London (dpa) – Vor dem Start versteckte Usain Bolt, der Schelm und Superstar, sein Gesicht hinter seiner Hand und lächelte. Ja, Jamaikas Weltrekordler war kurz weg – und ist rechtzeitig vor den Olympischen Spielen wieder ziemlich schnell zurück.
Bei seinem Comeback in London ließ der 29-Jährige mit seinem Sieg über 200 Meter keinen Zweifel daran, dass er in Rio de Janeiro sein drittes Gold-Triple landen will. «Ich bin noch nicht voll in Form. Ich muss noch mehr arbeiten, aber mit der Zeit wird es gut werden», sagte Bolt nach seinen 19,89 Sekunden beim Diamond-League-Meeting.
Mit diesem Ergebnis in seinem ersten Rennen auf seiner Lieblingsdistanz 2016 steht Bolt auf Rang fünf der Weltbestenliste. Diese führt der Amerikaner LaShawn Merritt (19,74 Sekunden) vor Landsmann Justin Gatlin (19,75) an. Aber viel wichtiger für Bolt war die Erkenntnis: Der Oberschenkel hält. «Glücklich, das Rennen verletzungsfrei beendet zu haben», twitterte er später.
Eine Zerrung hatte Bolt Anfang des Monats dazu gezwungen, bei den Landesmeisterschaften in Kingston auszusteigen. Im Olympiastadion von London, wo er vor vier Jahren Gold über 100, 200 und 4 x 100 Meter feierte, siegte er nun souverän. «Back in business», sagte ein britischer Fernsehkommentator zum Auftritt des Superstars. «Zurück im Geschäft.»
Auch in der vergangenen Saison plagten den Jamaikaner zunächst Verletzungssorgen, bei der WM in Peking räumte er dann aber wieder alles ab. Dass seine US-Rivalen schon wieder große Töne spucken, vor allem nachdem Bolt angeschlagen war, versteht er nicht.

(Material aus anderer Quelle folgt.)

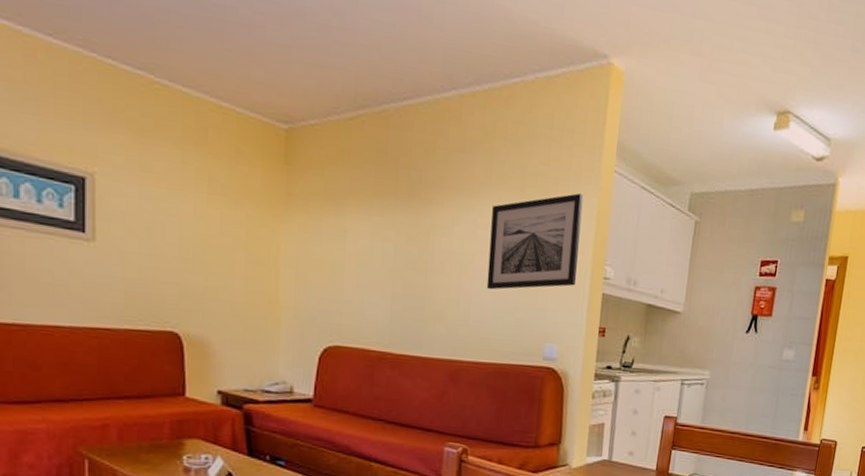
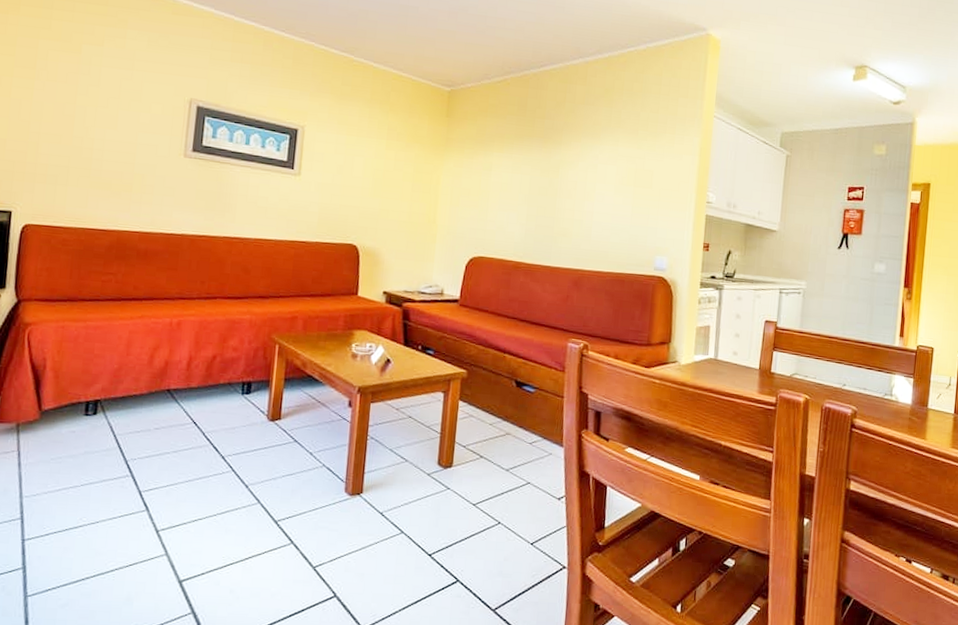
wall art: present [486,193,584,290] -> none [605,134,688,212]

Eine «Respektlosigkeit» sei das, klagte Bolt. Enttäuscht sei er vor allem von Gatlin. «Ich, Usain Bolt, habe Jahr für Jahr bewiesen, dass ich der Größte bin.» Die Amerikaner fehlten natürlich in London, wie immer gehen sich die Konkurrenten bis zum Saisonhöhepunkt aus dem Weg. So setzte sich Bolt gegen Alonso Edward aus Panama (20,04 Sekunden) und den Briten Adam Gemili (20,07) durch.
Auf die große Show danach verzichtete der Favorit. Seine berühmte Bogenschützen-Pose hatte er bereits vor dem Start gezeigt. Aber es war mehr ein Ritual. Der Jamaikaner wirkte ernst bei seinem Comeback. Ein Fehlstart von Sean McClean und ein abgebrochener Start des Topfavoriten selbst hatten seine ganze Konzentration gefordert. «Ich spürte den Rost», sagte er danach. «Die Umsetzung war nicht perfekt, aber es war mein erstes Rennen, da kann ich mich nicht beschweren.»
Bevor sich in London alle Augen auf Bolt richteten, stand Kendra Harrison im Mittelpunkt. Die Amerikanerin brach in 12,20 Sekunden den Uralt-Weltrekord über 100 Meter Hürden. Im letzten Renndrittel hatte die schmächtige 23-Jährige ein unfassbares Tempo vorgelegt. So fiel die Bestmarke der Bulgarin Jordanka Donkowa von 1988.
Im Gegensatz zu Bolt kann Harrison in Rio nicht glänzen. Als Sechste der US-Auscheidungen hatte sie die Olympia-Teilnahme verpasst. «Weltrekordlerin genannt zu werden, das ist unbeschreiblich. Ich wollte hier rausgehen und zeigen, dass ich was drauf habe – auch wenn ich nicht bei Olympia dabei sein werde», sagte sie fassungslos. Europameisterin Cindy Roleder aus Leipzig hatte das Finale nicht erreicht und verpasste somit die Teilnahme an einem historischen Hürden-Rennen.